* **Exercise requirements**:
Echo back the lines of the material below without any change, starting with the line that contains "Q3. The picture that follows shows a ruler." and going on through the line that contains "The length is value=14 unit=cm".

* **Extracted information**:
==*==
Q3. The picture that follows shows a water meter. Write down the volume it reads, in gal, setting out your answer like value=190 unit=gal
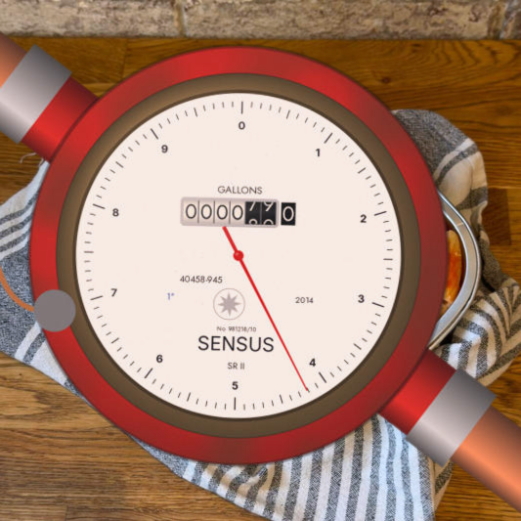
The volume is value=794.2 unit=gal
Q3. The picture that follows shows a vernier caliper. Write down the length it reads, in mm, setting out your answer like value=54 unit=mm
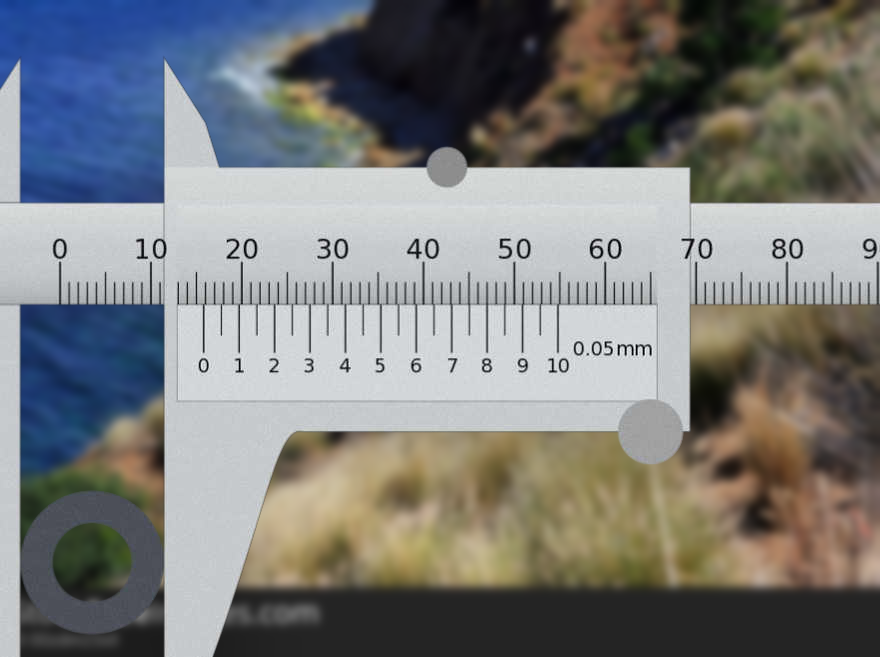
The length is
==*==
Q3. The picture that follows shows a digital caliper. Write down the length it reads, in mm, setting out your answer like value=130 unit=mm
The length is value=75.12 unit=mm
==*==
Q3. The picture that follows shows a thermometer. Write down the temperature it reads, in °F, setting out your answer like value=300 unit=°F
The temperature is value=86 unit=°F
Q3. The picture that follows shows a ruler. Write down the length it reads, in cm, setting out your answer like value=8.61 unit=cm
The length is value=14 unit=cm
==*==
* **Answer to this task**:
Q3. The picture that follows shows a ruler. Write down the length it reads, in cm, setting out your answer like value=8.61 unit=cm
The length is value=14 unit=cm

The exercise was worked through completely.